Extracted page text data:
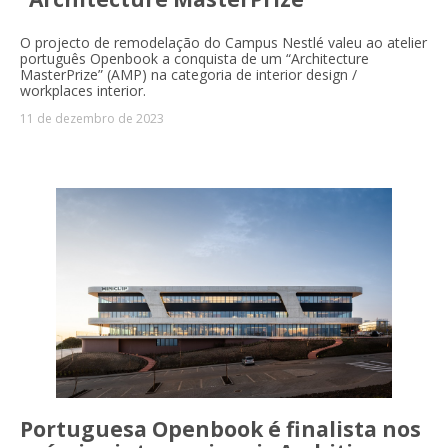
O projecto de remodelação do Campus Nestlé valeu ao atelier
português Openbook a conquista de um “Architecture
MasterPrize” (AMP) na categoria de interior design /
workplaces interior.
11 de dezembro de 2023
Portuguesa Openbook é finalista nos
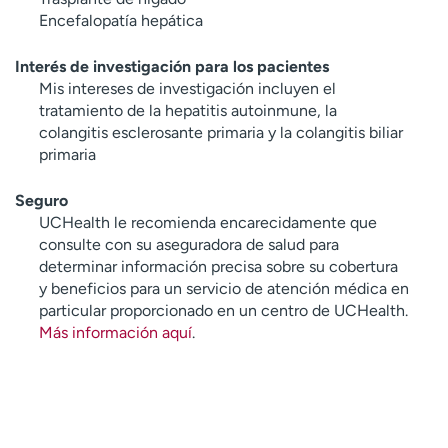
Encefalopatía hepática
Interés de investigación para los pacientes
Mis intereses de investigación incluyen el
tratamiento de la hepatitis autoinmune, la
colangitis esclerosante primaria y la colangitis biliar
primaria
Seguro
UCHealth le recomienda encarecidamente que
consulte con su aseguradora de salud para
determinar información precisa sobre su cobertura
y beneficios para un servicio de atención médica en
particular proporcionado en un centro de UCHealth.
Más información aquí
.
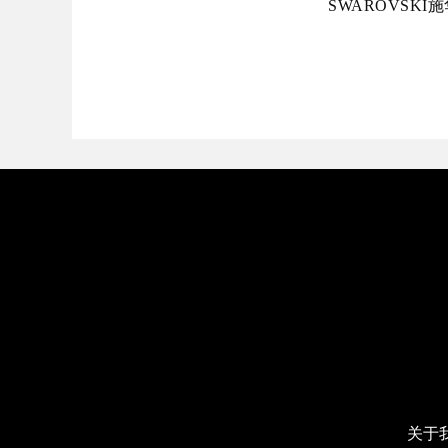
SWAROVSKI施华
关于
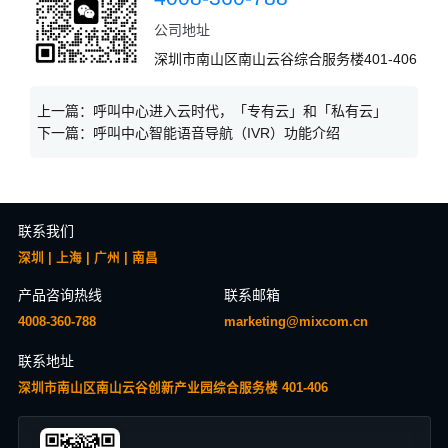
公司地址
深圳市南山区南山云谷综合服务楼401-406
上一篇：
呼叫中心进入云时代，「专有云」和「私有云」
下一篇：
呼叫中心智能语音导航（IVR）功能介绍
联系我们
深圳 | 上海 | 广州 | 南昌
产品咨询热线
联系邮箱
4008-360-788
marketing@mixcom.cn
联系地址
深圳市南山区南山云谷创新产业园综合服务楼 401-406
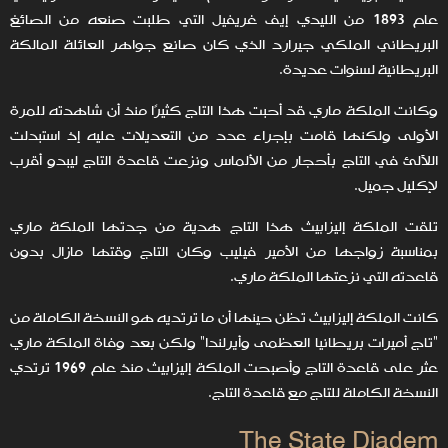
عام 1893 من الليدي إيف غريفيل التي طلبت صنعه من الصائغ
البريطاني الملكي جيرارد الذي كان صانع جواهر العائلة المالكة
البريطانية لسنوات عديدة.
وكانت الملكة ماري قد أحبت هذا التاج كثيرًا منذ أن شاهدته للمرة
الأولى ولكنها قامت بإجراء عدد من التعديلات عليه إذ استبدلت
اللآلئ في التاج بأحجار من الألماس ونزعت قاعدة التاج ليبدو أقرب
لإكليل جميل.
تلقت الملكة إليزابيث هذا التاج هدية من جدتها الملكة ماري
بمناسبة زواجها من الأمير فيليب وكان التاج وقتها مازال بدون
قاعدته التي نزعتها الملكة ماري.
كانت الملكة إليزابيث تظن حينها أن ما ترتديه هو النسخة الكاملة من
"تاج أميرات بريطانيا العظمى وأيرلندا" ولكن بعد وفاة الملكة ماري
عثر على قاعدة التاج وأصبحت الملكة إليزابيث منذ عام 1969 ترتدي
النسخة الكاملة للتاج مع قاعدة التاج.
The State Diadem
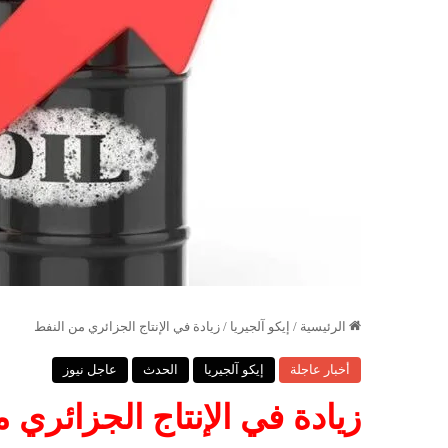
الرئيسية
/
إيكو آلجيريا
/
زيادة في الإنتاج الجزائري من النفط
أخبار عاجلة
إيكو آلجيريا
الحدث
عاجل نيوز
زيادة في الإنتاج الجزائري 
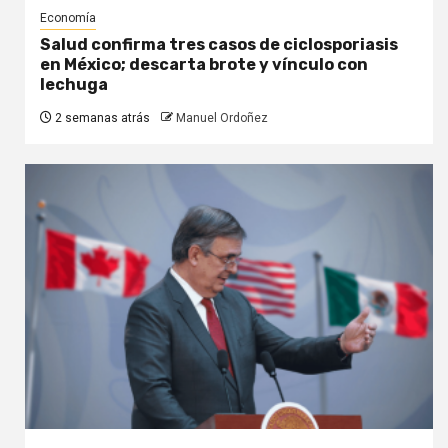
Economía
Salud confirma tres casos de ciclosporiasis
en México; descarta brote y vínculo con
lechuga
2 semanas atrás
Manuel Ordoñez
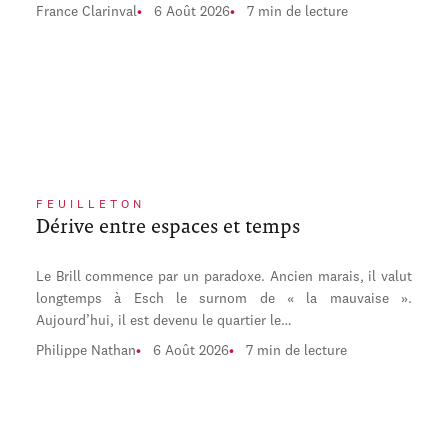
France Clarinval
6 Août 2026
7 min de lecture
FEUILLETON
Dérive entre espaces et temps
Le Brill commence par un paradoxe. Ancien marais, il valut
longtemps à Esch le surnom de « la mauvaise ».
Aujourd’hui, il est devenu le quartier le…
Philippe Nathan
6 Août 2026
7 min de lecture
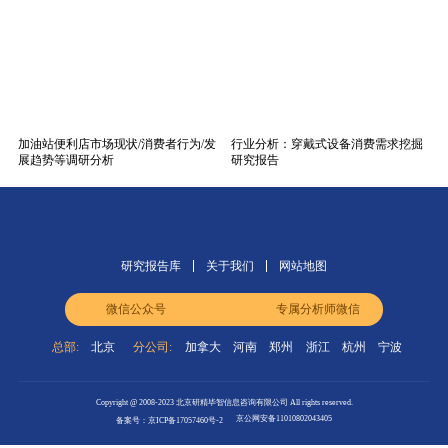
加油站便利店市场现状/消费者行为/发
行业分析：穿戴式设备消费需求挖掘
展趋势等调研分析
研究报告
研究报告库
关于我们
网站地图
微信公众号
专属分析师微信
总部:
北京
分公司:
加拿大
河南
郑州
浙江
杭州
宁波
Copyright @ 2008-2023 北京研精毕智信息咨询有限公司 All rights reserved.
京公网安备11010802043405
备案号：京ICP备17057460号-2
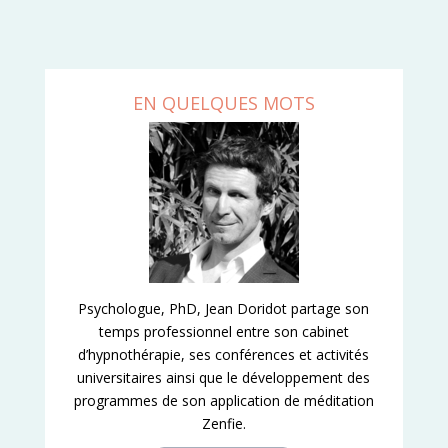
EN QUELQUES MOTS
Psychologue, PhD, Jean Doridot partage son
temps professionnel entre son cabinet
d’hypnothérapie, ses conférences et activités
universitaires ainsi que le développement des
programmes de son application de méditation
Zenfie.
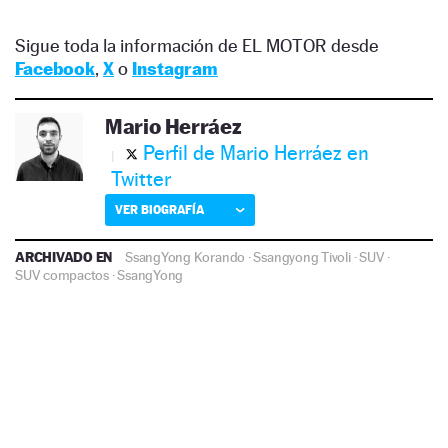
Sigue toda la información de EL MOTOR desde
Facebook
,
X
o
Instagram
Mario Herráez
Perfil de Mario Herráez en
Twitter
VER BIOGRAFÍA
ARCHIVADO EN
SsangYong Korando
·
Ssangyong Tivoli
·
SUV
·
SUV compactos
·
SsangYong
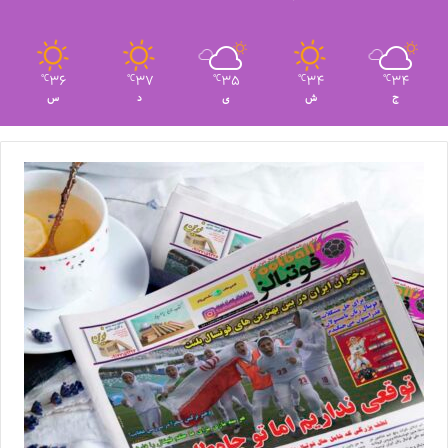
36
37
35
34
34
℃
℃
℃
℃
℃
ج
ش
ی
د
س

Goal of the exercise:
Return every line in the entries above that contains the string "ماري", copied in full.

Response to this task:
وكانت الملكة ماري قد أحبت هذا التاج كثيرًا منذ أن شاهدته للمرة
تلقت الملكة إليزابيث هذا التاج هدية من جدتها الملكة ماري
قاعدته التي نزعتها الملكة ماري.
"تاج أميرات بريطانيا العظمى وأيرلندا" ولكن بعد وفاة الملكة ماري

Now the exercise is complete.